* _PROBLEM TO WORK ON_: Write out every record below exactly as it appears, omitting the pictures.

* _DATA_:
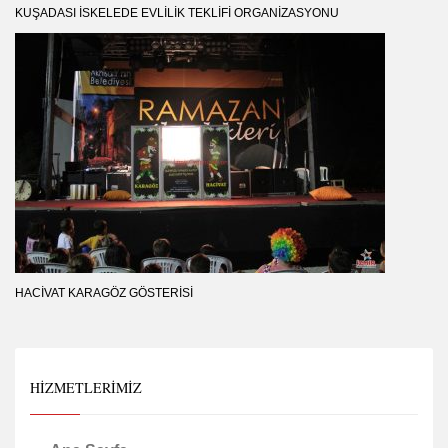
KUŞADASI İSKELEDE EVLILIK TEKLIFI ORGANIZASYONU
HACIVAT KARAGÖZ GÖSTERISI
HIZMETLERIMIZ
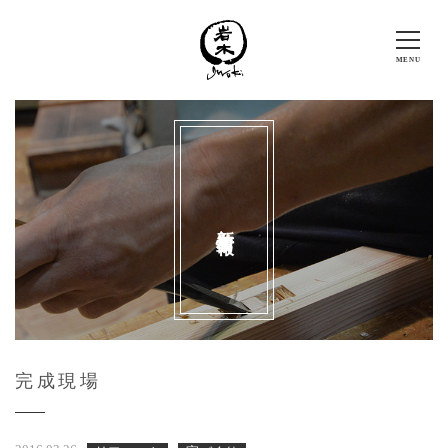
新着情報
完成現場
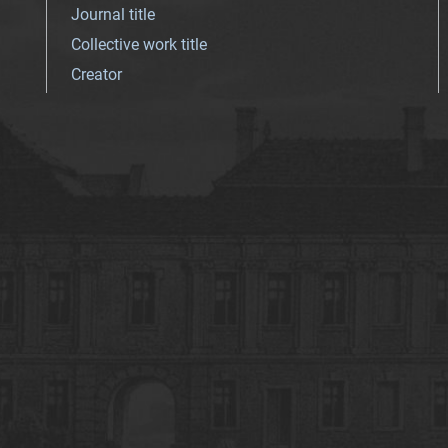
Journal title
Collective work title
Creator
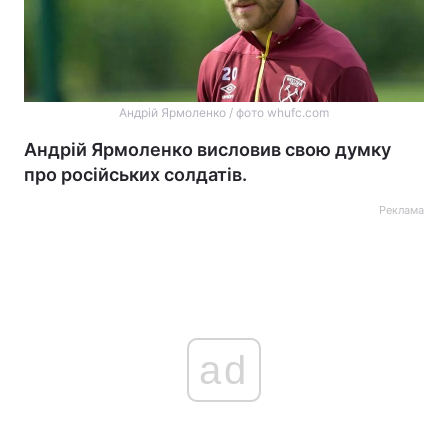
Андрій Ярмоленко / фото whufc.com
Андрій Ярмоленко висловив свою думку
про російських солдатів.
Реклама
ad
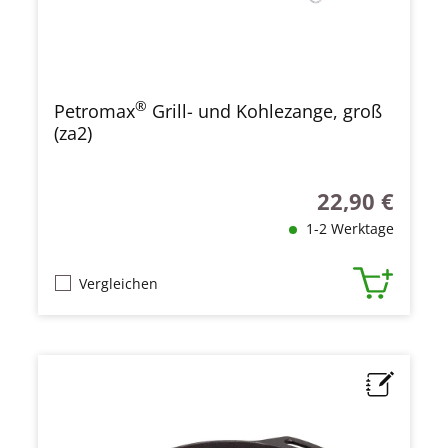
®
Petromax
Grill- und Kohlezange, groß
(za2)
22,90 €
Regulärer Preis
1-2 Werktage
Vergleichen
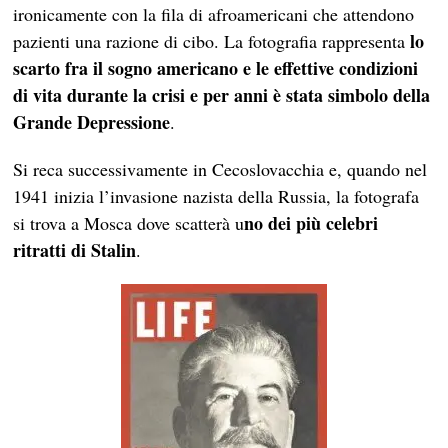
ironicamente con la fila di afroamericani che attendono
lo
pazienti una razione di cibo. La fotografia rappresenta
scarto fra il sogno americano e le effettive condizioni
di vita durante la crisi e per anni è stata simbolo della
Grande Depressione
.
Si reca successivamente in Cecoslovacchia e, quando nel
1941 inizia l’invasione nazista della Russia, la fotografa
no dei più celebri
si trova a Mosca dove scatterà u
ritratti di Stalin
.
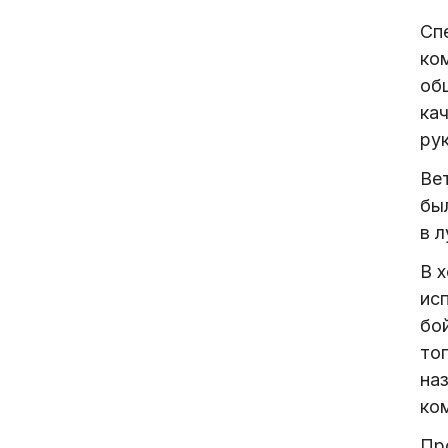
Сп
ком
об
ка
ру
Ве
бы
в л
В х
ис
бо
тог
на
ко
Пр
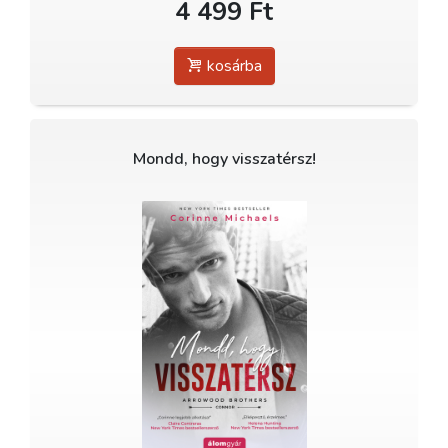
4 499 Ft
kosárba
Mondd, hogy visszatérsz!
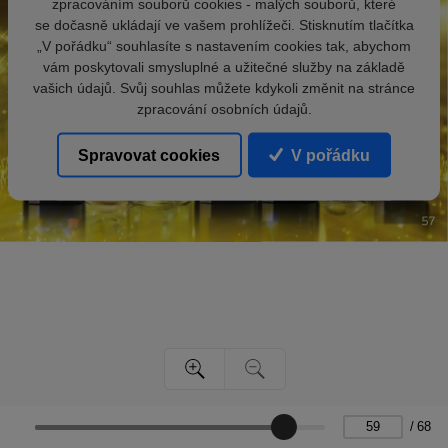
zpracováním souborů cookies - malých souborů, které
se dočasně ukládají ve vašem prohlížeči. Stisknutím tlačítka
„V pořádku“ souhlasíte s nastavením cookies tak, abychom
vám poskytovali smysluplné a užitečné služby na základě
vašich údajů. Svůj souhlas můžete kdykoli změnit na stránce
zpracování osobních údajů.
Spravovat cookies
V pořádku
/
68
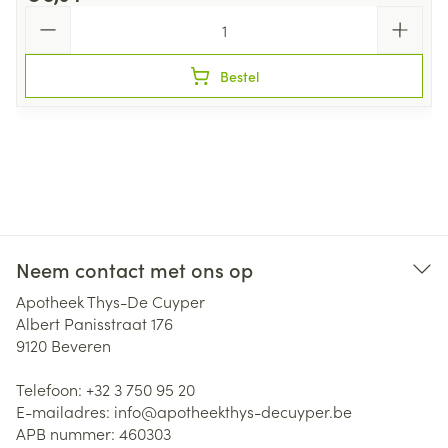
Aantal
Bestel
Neem contact met ons op
Apotheek Thys-De Cuyper
Albert Panisstraat 176
9120
Beveren
Telefoon:
+32 3 750 95 20
E-mailadres:
info@
apotheekthys-decuyper.be
APB nummer:
460303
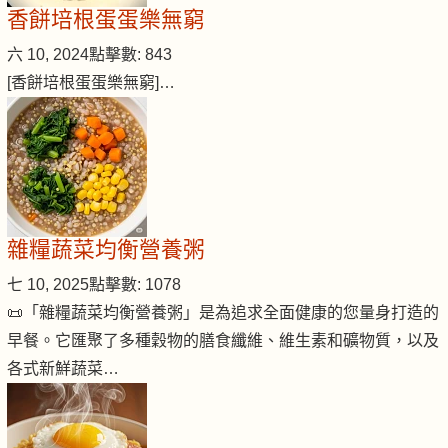
香餅培根蛋蛋樂無窮
六 10, 2024
點擊數: 843
[香餅培根蛋蛋樂無窮]…
雜糧蔬菜均衡營養粥
七 10, 2025
點擊數: 1078
📜「雜糧蔬菜均衡營養粥」是為追求全面健康的您量身打造的
早餐。它匯聚了多種穀物的膳食纖維、維生素和礦物質，以及
各式新鮮蔬菜…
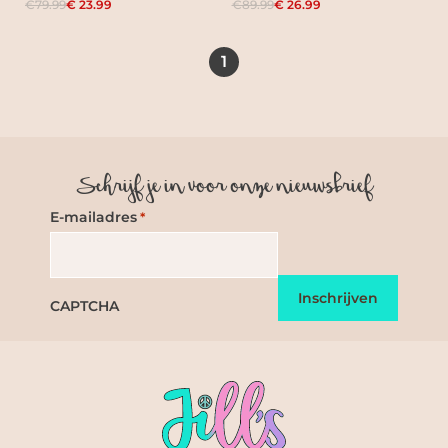
€79.99
€ 23.99
€89.99
€ 26.99
1
Schrijf je in voor onze nieuwsbrief
E-mailadres
*
CAPTCHA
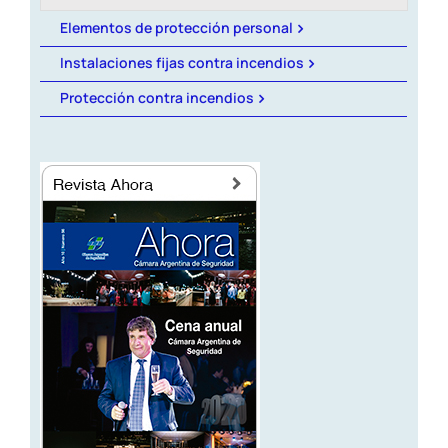
Revista AHORA
Elementos de protección personal
Instalaciones fijas contra incendios
ACCESO EXCLUSIVO A SOCIOS
Protección contra incendios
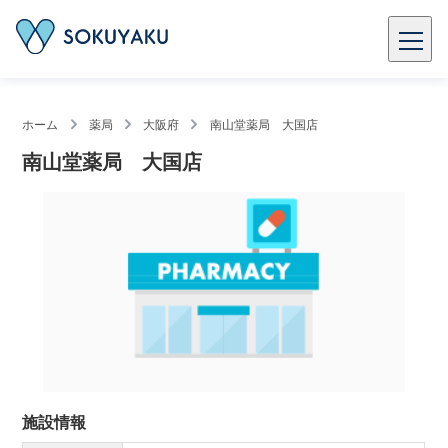
ホーム
薬局
大阪府
南山堂薬局 大国店
南山堂薬局 大国店
施設情報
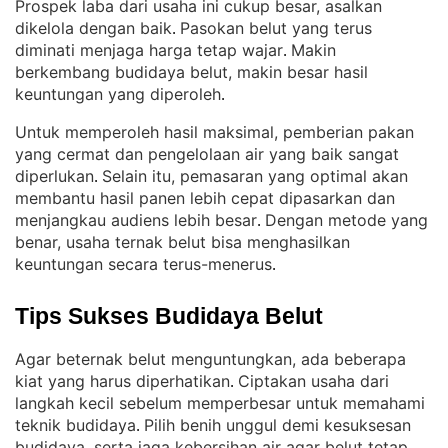
Prospek laba dari usaha ini cukup besar, asalkan
dikelola dengan baik
Pasokan belut yang terus
. 
diminati menjaga harga tetap wajar
Makin
. 
berkembang budidaya belut, makin besar hasil
keuntungan yang diperoleh
.
Untuk memperoleh hasil maksimal, pemberian pakan
yang cermat dan pengelolaan air yang baik sangat
diperlukan
Selain itu, pemasaran yang optimal akan
. 
membantu hasil panen lebih cepat dipasarkan dan
menjangkau audiens lebih besar
Dengan metode yang
. 
benar, usaha ternak belut bisa menghasilkan
keuntungan secara terus-menerus
.
Tips Sukses Budidaya Belut
Agar beternak belut menguntungkan, ada beberapa
kiat yang harus diperhatikan
Ciptakan usaha dari
. 
langkah kecil sebelum memperbesar untuk memahami
teknik budidaya
Pilih benih unggul demi kesuksesan
. 
budidaya, serta jaga kebersihan air agar belut tetap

* _RESULT BELOW_:
KUŞADASI İSKELEDE EVLILIK TEKLIFI ORGANIZASYONU
HACIVAT KARAGÖZ GÖSTERISI
HIZMETLERIMIZ
新着情報
完成現場
Journal title
Collective work title
Creator
Андрій Ярмоленко / фото whufc.com
Андрій Ярмоленко висловив свою думку
про російських солдатів.
Реклама
ad
®
Petromax
Grill- und Kohlezange, groß
(za2)
22,90 €
Regulärer Preis
1-2 Werktage
Vergleichen
ironicamente con la fila di afroamericani che attendono
lo
pazienti una razione di cibo. La fotografia rappresenta
scarto fra il sogno americano e le effettive condizioni
di vita durante la crisi e per anni è stata simbolo della
Grande Depressione
.
Si reca successivamente in Cecoslovacchia e, quando nel
1941 inizia l’invasione nazista della Russia, la fotografa
no dei più celebri
si trova a Mosca dove scatterà u
ritratti di Stalin
.
Сп
ком
об
ка
ру
Ве
бы
в л
В х
ис
бо
тог
на
ко
Пр
4 499 Ft
kosárba
Mondd, hogy visszatérsz!
zpracováním souborů cookies - malých souborů, které
se dočasně ukládají ve vašem prohlížeči. Stisknutím tlačítka
„V pořádku“ souhlasíte s nastavením cookies tak, abychom
vám poskytovali smysluplné a užitečné služby na základě
vašich údajů. Svůj souhlas můžete kdykoli změnit na stránce
zpracování osobních údajů.
Spravovat cookies
V pořádku
/
68
Aantal
Bestel
Neem contact met ons op
Apotheek Thys-De Cuyper
Albert Panisstraat 176
9120
Beveren
Telefoon:
+32 3 750 95 20
E-mailadres:
info@
apotheekthys-decuyper.be
APB nummer:
460303
香餅培根蛋蛋樂無窮
六 10, 2024
點擊數: 843
[香餅培根蛋蛋樂無窮]…
雜糧蔬菜均衡營養粥
七 10, 2025
點擊數: 1078
📜「雜糧蔬菜均衡營養粥」是為追求全面健康的您量身打造的
早餐。它匯聚了多種穀物的膳食纖維、維生素和礦物質，以及
各式新鮮蔬菜…
€79.99
€ 23.99
€89.99
€ 26.99
1
Schrijf je in voor onze nieuwsbrief
E-mailadres
*
CAPTCHA
Revista AHORA
Elementos de protección personal
Instalaciones fijas contra incendios
ACCESO EXCLUSIVO A SOCIOS
Protección contra incendios
ホーム
薬局
大阪府
南山堂薬局 大国店
南山堂薬局 大国店
施設情報
Prospek laba dari usaha ini cukup besar, asalkan
dikelola dengan baik
Pasokan belut yang terus
. 
diminati menjaga harga tetap wajar
Makin
. 
berkembang budidaya belut, makin besar hasil
keuntungan yang diperoleh
.
Untuk memperoleh hasil maksimal, pemberian pakan
yang cermat dan pengelolaan air yang baik sangat
diperlukan
Selain itu, pemasaran yang optimal akan
. 
membantu hasil panen lebih cepat dipasarkan dan
menjangkau audiens lebih besar
Dengan metode yang
. 
benar, usaha ternak belut bisa menghasilkan
keuntungan secara terus-menerus
.
Tips Sukses Budidaya Belut
Agar beternak belut menguntungkan, ada beberapa
kiat yang harus diperhatikan
Ciptakan usaha dari
. 
langkah kecil sebelum memperbesar untuk memahami
teknik budidaya
Pilih benih unggul demi kesuksesan
. 
budidaya, serta jaga kebersihan air agar belut tetap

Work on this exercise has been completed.